__Data records__:
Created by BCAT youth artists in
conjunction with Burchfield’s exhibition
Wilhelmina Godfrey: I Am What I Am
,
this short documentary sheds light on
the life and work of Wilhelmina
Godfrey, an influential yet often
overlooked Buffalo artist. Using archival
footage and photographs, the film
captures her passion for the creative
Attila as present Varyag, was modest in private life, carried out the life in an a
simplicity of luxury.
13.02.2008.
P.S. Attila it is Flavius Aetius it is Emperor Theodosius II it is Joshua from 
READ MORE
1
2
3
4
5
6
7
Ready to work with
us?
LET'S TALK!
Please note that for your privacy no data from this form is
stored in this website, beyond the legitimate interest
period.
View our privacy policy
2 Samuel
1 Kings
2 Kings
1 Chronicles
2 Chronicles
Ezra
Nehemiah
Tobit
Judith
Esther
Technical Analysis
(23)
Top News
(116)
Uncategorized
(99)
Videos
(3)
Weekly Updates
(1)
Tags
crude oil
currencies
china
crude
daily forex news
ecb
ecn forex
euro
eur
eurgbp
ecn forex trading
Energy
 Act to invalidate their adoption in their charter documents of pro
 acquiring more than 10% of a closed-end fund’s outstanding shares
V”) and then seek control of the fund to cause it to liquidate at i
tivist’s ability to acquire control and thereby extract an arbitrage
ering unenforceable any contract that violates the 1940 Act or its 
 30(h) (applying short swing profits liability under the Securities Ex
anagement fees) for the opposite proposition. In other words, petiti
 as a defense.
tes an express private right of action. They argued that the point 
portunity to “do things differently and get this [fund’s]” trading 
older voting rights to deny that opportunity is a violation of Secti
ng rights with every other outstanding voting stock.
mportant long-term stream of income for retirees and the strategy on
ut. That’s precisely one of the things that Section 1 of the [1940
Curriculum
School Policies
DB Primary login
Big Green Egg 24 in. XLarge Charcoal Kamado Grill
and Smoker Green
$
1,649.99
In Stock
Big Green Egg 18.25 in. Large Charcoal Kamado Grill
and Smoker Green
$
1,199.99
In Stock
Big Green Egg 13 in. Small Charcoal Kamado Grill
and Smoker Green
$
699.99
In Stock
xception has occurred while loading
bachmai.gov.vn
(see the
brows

__Exercise directions__:
Wherever the string "this" appears in the data above, report the whole line.

__Task result__:
this short documentary sheds light on
Please note that for your privacy no data from this form is
stored in this website, beyond the legitimate interest
portunity to “do things differently and get this [fund’s]” trading 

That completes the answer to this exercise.